*What is expected*: In your copy, drop the images and return each record exactly as it stands.

*The records*:

- - -

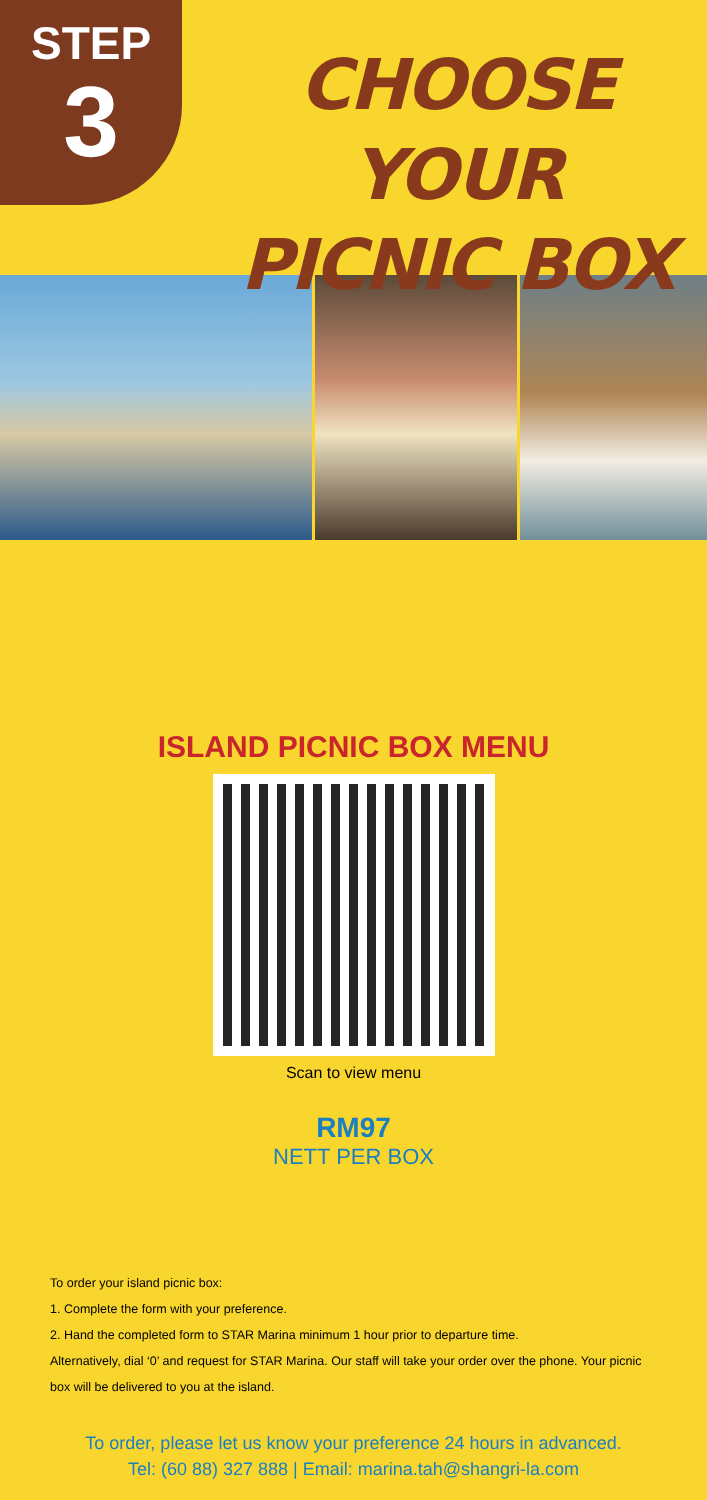STEP
3
CHOOSE YOUR
PICNIC BOX
ISLAND PICNIC BOX MENU
Scan to view menu
RM97
NETT PER BOX
To order your island picnic box:
1. Complete the form with your preference.
2. Hand the completed form to STAR Marina minimum 1 hour prior to departure time.
Alternatively, dial ‘0’ and request for STAR Marina. Our staff will take your order over the phone. Your picnic box will be delivered to you at the island.
To order, please let us know your preference 24 hours in advanced.
Tel: (60 88) 327 888 | Email: marina.tah@shangri-la.com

- - -

*Exercise response*:
STEP
3
CHOOSE YOUR
PICNIC BOX
ISLAND PICNIC BOX MENU
Scan to view menu
RM97
NETT PER BOX
To order your island picnic box:
1. Complete the form with your preference.
2. Hand the completed form to STAR Marina minimum 1 hour prior to departure time.
Alternatively, dial ‘0’ and request for STAR Marina. Our staff will take your order over the phone. Your picnic box will be delivered to you at the island.
To order, please let us know your preference 24 hours in advanced.
Tel: (60 88) 327 888 | Email: marina.tah@shangri-la.com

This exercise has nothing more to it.